Local variable referenced before assignment in Python?

Scooby picture Scooby · Aug 1, 2013 · Viewed 265k times · Source

I am using the PyQt library to take a screenshot of a webpage, then reading through a CSV file of different URLs. I am keeping a variable feed that incremements everytime a URL is processed and therefore should increment to the number of URLs.

Here's code:

webpage = QWebPage()
fo = open("C:/Users/Romi/Desktop/result1.txt", "w")
feed = 0
def onLoadFinished(result):
    #fo.write( column1[feed])#, column2[feed], urls[feed])
   #feed = 0
   if not result:
        print "Request failed"
    fo.write(column1[feed])
    fo.write(',')
    fo.write(column2[feed])
    fo.write(',')
    #fo.write(urls[feed])
    fo.write(',')
    fo.write('404,image not created\n')
    feed = feed + 1
        sys.exit(1)
        save_page(webpage, outputs.pop(0))   # pop output name from list and save
   if urls:
        url = urls.pop(0)   # pop next url to fetch from list
        webpage.mainFrame().load(QUrl(url))
    fo.write(column1[feed])#,column2[feed],urls[feed],'200','image created','/n')
    fo.write(',')
    fo.write(column2[feed])
    fo.write(',')
    #fo.write(urls[feed])
    fo.write(',')
    fo.write('200,image created\n')
    feed = feed + 1
   else:
        app.quit()  # exit after last url

webpage.connect(webpage, SIGNAL("loadFinished(bool)"), onLoadFinished)
webpage.mainFrame().load(QUrl(urls.pop(0)))
#fo.close()
sys.exit(app.exec_())

It gives me the error:

local variable feed referenced before the assignment at fo.write(column1[feed])#,column2[feed],urls[feed],'200','image created','/n')

Any idea why?

Answer

unutbu picture unutbu · Aug 1, 2013

When Python parses the body of a function definition and encounters an assignment such as

feed = ...

Python interprets feed as a local variable by default. If you do not wish for it to be a local variable, you must put

global feed

in the function definition. The global statement does not have to be at the beginning of the function definition, but that is where it is usually placed. Wherever it is placed, the global declaration makes feed a global variable everywhere in the function.

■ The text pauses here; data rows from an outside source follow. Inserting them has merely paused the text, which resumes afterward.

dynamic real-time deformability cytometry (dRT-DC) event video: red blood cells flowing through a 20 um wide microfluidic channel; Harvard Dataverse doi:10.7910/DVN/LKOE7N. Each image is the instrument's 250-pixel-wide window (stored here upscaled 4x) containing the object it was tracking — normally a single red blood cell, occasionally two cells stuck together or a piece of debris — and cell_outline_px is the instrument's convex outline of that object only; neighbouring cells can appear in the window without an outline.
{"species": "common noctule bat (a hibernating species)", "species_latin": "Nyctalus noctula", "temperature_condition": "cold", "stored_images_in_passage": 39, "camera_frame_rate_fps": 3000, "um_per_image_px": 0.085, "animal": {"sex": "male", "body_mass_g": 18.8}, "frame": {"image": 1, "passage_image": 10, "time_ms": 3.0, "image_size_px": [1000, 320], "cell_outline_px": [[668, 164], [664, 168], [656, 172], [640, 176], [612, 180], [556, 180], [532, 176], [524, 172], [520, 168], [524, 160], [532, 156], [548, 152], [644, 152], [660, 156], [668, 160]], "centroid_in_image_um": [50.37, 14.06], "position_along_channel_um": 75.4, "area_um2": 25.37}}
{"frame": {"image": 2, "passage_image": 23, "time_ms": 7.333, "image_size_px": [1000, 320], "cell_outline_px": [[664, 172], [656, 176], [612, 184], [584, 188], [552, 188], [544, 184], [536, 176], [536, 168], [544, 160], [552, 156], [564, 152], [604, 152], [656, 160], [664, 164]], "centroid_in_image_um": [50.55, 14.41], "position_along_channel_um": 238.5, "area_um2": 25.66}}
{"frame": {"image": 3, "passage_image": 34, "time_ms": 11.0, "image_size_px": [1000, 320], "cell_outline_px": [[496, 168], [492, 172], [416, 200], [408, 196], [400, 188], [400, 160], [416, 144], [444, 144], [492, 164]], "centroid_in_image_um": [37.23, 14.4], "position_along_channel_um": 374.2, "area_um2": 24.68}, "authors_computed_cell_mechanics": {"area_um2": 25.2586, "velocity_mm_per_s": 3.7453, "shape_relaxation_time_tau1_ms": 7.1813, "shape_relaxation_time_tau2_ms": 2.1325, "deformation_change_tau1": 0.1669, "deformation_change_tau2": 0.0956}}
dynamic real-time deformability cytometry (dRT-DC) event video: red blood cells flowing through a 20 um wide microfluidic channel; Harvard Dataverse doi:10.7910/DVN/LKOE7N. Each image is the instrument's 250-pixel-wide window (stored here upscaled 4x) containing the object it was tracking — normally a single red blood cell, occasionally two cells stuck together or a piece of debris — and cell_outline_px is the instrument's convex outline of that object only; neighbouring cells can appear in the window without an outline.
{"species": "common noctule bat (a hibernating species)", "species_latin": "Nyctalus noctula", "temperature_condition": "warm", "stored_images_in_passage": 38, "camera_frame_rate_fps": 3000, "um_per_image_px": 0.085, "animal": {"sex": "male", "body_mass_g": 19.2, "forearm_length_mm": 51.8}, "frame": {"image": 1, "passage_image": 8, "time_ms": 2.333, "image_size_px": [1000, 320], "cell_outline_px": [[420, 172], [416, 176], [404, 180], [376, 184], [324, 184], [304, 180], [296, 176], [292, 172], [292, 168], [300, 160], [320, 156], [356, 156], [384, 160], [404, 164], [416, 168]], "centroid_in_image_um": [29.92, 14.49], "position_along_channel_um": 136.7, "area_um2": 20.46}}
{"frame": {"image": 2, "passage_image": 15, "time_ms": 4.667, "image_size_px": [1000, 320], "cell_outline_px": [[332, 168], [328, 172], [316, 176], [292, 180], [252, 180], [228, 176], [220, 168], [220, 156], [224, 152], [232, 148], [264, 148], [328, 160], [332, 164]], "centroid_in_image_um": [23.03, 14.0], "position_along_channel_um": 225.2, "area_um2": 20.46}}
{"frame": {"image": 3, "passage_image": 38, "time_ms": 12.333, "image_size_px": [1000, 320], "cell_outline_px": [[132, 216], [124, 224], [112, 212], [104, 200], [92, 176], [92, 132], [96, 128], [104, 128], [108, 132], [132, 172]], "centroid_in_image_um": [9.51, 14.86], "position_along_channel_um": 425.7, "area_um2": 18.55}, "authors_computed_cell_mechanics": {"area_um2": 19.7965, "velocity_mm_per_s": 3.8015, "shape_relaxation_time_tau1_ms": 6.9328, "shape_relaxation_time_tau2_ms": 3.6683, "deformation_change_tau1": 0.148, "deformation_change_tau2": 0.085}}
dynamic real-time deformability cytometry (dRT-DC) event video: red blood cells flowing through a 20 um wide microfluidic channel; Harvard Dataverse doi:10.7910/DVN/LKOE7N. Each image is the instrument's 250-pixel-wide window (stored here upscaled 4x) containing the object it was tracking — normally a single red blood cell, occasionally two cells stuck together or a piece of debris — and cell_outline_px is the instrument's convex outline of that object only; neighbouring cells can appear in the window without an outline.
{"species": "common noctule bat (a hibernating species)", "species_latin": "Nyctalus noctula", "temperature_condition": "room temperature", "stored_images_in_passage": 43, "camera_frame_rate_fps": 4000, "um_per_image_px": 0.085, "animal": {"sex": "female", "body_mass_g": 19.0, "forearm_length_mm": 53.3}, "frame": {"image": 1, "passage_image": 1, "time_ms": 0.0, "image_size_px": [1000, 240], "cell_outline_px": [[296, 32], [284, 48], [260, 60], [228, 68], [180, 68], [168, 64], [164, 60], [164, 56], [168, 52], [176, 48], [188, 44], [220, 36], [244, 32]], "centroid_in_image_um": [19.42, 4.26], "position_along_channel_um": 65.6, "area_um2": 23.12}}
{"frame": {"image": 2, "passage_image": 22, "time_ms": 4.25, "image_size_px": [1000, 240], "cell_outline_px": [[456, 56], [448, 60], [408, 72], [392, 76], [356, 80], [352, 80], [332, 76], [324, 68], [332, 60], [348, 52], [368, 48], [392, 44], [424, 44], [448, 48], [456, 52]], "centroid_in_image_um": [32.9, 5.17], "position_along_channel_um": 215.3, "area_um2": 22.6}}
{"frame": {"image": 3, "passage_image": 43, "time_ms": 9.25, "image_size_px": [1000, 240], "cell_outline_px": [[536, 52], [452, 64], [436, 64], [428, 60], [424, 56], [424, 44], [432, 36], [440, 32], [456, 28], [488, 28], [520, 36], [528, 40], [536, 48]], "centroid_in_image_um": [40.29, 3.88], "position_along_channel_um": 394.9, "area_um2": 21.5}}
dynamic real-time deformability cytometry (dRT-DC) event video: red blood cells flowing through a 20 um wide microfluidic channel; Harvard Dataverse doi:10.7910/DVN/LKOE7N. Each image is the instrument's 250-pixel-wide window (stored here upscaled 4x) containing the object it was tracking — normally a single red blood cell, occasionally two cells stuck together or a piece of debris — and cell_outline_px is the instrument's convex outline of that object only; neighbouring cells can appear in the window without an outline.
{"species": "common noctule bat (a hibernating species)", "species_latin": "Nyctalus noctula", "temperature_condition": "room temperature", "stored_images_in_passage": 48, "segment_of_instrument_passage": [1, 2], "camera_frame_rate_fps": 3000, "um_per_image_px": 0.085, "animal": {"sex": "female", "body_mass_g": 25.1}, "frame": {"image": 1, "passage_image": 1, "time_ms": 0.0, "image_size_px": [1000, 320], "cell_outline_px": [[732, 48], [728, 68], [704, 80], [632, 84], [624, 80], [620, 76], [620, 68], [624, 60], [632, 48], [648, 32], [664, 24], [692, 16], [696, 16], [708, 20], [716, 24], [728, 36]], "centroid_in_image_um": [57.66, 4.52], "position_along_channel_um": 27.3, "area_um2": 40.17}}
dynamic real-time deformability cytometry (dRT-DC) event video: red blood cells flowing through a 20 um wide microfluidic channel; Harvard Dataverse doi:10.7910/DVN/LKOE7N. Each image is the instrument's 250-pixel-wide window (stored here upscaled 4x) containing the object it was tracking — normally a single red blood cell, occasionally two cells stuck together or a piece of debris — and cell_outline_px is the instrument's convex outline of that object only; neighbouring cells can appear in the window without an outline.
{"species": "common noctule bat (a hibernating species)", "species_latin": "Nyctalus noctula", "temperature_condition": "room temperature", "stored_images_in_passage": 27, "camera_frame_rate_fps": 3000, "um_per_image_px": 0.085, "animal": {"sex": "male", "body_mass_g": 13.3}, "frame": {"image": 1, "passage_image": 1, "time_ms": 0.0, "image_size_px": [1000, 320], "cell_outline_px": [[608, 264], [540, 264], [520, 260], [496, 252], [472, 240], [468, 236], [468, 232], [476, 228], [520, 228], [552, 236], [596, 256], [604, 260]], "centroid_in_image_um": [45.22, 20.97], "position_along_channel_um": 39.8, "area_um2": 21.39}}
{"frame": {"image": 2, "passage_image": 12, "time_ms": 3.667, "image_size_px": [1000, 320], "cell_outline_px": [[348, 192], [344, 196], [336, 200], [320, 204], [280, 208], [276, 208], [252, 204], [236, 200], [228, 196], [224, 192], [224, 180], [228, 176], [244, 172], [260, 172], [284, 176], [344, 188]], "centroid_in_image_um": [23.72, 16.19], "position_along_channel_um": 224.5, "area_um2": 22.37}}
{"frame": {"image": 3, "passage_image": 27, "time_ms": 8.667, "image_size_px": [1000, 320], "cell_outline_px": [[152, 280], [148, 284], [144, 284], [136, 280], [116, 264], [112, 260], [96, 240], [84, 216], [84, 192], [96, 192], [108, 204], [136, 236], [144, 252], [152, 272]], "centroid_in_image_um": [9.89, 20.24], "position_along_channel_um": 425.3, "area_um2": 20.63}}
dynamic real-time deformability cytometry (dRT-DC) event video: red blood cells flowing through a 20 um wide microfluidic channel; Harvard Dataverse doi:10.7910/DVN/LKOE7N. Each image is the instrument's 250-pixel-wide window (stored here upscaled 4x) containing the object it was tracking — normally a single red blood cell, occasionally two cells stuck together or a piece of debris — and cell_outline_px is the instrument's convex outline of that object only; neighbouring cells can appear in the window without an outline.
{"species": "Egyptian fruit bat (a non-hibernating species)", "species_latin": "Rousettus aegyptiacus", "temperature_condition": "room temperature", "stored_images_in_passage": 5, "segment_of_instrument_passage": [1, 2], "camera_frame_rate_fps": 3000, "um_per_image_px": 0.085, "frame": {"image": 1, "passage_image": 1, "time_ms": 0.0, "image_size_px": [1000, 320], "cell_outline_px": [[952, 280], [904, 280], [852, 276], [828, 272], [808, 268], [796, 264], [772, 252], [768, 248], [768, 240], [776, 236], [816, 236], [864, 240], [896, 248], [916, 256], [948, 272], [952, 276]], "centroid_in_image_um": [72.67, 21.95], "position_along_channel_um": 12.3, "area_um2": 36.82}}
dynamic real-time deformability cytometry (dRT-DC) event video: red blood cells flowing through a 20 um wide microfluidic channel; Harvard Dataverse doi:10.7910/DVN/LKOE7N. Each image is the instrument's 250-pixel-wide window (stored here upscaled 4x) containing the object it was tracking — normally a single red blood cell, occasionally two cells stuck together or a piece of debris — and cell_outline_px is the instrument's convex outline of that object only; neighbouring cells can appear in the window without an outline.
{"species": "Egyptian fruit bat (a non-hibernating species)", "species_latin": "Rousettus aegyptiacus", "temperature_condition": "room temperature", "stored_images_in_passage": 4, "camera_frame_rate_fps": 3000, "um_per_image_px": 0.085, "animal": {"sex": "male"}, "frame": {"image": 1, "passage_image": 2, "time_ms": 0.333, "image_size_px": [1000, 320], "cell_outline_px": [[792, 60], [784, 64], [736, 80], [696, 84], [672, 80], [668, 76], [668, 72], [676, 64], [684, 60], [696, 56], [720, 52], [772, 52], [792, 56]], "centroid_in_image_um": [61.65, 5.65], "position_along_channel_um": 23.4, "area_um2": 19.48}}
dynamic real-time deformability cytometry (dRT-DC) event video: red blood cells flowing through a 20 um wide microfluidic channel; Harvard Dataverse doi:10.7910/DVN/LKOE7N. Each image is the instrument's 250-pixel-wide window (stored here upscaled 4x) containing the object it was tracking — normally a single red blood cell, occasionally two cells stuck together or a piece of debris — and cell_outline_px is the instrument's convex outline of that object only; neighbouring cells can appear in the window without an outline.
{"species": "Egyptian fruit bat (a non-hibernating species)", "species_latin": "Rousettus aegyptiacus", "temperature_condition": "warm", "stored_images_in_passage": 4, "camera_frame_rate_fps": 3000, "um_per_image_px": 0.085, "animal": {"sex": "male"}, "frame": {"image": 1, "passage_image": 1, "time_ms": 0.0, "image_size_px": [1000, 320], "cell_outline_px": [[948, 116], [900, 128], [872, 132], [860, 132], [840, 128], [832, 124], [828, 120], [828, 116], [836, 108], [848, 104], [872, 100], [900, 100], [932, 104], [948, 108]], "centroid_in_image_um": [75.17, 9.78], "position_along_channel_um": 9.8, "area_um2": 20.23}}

Without the global statement, since feed is taken to be a local variable, when Python executes

feed = feed + 1,

Python evaluates the right-hand side first and tries to look up the value of feed. The first time through it finds feed is undefined. Hence the error.

The shortest way to patch up the code is to add global feed to the beginning of onLoadFinished. The nicer way is to use a class:

class Page(object):
    def __init__(self):
        self.feed = 0
    def onLoadFinished(self, result):
        ...
        self.feed += 1

The problem with having functions which mutate global variables is that it makes it harder to grok your code. Functions are no longer isolated units. Their interaction extends to everything that affects or is affected by the global variable. Thus it makes larger programs harder to understand.

By avoiding mutating globals, in the long run your code will be easier to understand, test and maintain.